■ **ACTIONS TO TAKE**
- 1) According to the passage on anger and forgiveness, what does the writer call Satan's greatest weapon?
- 2) From the passage on anger and forgiveness, retype the part that opens with the words containing "This must stop." and closes with "schemes against humanity.".

■ **DOCUMENT TEXT**
• • •
I am angry. But the anger redirects when I realize that Satan’s greatest weapon is sexual violation. I’m angry at the powers of darkness that ignite deep, awful, scary soul wounds through pornography, sex trafficking, sexual abuse, and sexual addiction. I’m flat out rage-filled because he has succeeded in stealing, killing and destroying so many lives.
This must stop. For my sake. For your sake. For our sake.
Satan, you cannot have these boys now turned men. Satan, you are not allowed victory in this arena. Jesus trumps your vile deeds. What you gleefully applauded in the darkness, Jesus heals audaciously in the light. (Click to tweet). You cannot and will not win. Light always, always, always pushes out darkness. Always. Your days are numbered, and those who follow Jesus are SICK to death of your sexual schemes against humanity.
We stand for healing. We stand in Jesus’ strength for the sake of future radically saved lives. We who know redemption are tired of miring ourselves in the painful past. Instead we will STAND. We will dance. We will give our healed lives to rescue souls from the darkness. (Click to tweet). What Satan intended (and even you, brothers) meant for evil, God makes a holy turnaround. We who desperately needed rescue are now agents of rescue, of reconciliation, of forgiveness.
Oh that you would experience this new, new life Jesus offers you, brothers of the last name. I invite you on the journey. And if we ever meet under the evergreens, by God’s life-altering grace, I will hug you. I will pray for you. I will weep. I will say forgiveness words. I will welcome you to the family of the messy-yet-redeemed.
• • •
■ **RAW DATA**
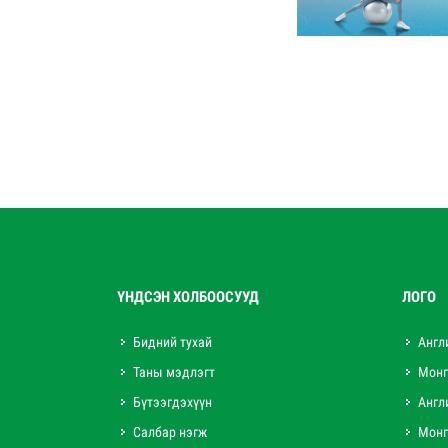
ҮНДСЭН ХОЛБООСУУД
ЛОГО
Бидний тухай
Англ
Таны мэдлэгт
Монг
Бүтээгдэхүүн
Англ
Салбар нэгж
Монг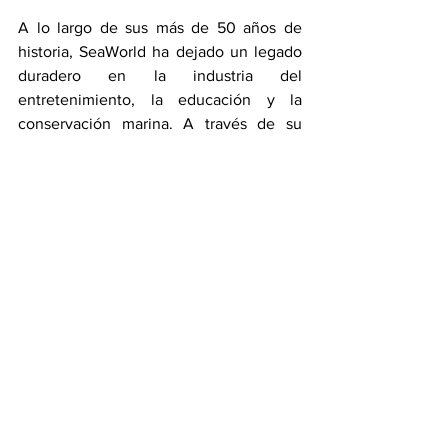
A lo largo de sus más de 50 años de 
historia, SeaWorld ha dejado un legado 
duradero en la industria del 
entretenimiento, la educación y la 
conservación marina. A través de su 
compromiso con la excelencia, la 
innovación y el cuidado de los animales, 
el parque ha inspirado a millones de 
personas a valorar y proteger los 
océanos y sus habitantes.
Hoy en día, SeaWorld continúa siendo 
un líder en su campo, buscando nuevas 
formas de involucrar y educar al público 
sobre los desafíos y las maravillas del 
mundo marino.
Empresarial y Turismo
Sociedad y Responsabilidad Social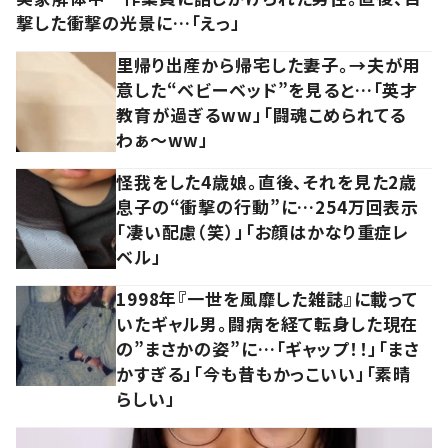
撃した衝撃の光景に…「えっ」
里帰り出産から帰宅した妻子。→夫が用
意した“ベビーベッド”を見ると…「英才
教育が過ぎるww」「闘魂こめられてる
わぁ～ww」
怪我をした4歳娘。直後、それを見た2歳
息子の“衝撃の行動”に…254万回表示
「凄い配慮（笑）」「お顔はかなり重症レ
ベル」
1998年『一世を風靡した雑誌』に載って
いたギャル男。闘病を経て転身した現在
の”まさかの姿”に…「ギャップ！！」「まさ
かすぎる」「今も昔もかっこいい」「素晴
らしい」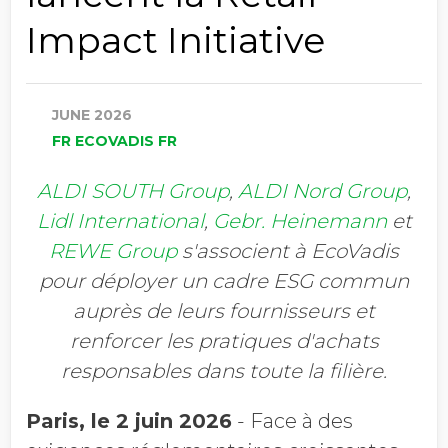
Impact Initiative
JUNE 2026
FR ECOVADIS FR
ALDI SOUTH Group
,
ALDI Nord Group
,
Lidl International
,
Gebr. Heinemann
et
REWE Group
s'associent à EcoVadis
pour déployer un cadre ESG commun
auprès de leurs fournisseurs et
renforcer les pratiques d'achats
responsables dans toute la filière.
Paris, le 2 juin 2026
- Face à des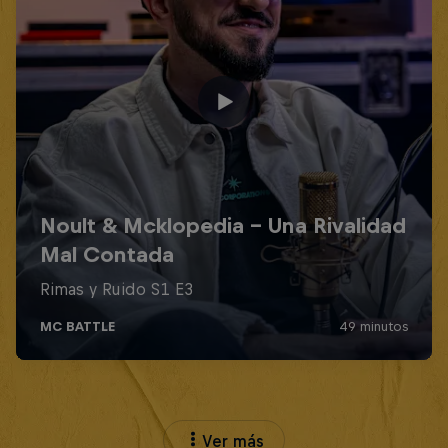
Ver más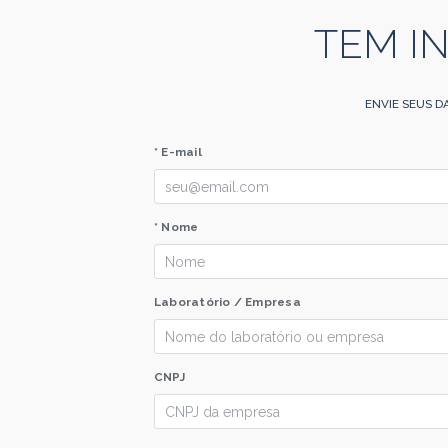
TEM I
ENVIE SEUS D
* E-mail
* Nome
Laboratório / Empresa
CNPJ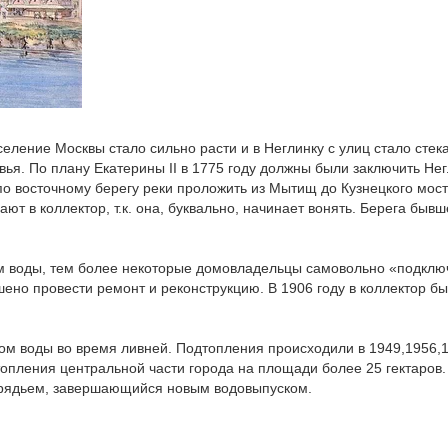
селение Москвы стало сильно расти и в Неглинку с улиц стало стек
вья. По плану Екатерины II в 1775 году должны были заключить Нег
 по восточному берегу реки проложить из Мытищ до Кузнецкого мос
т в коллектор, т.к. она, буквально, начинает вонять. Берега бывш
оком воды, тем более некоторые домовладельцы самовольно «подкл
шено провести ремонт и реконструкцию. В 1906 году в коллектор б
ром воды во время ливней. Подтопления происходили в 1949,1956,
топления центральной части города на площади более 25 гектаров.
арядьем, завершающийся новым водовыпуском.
• • •
■ **ANSWER SET**
- 1) Sexual violation.

- 2)
This must stop. For my sake. For your sake. For our sake.
Satan, you cannot have these boys now turned men. Satan, you are not allowed victory in this arena. Jesus trumps your vile deeds. What you gleefully applauded in the darkness, Jesus heals audaciously in the light. (Click to tweet). You cannot and will not win. Light always, always, always pushes out darkness. Always. Your days are numbered, and those who follow Jesus are SICK to death of your sexual schemes against humanity.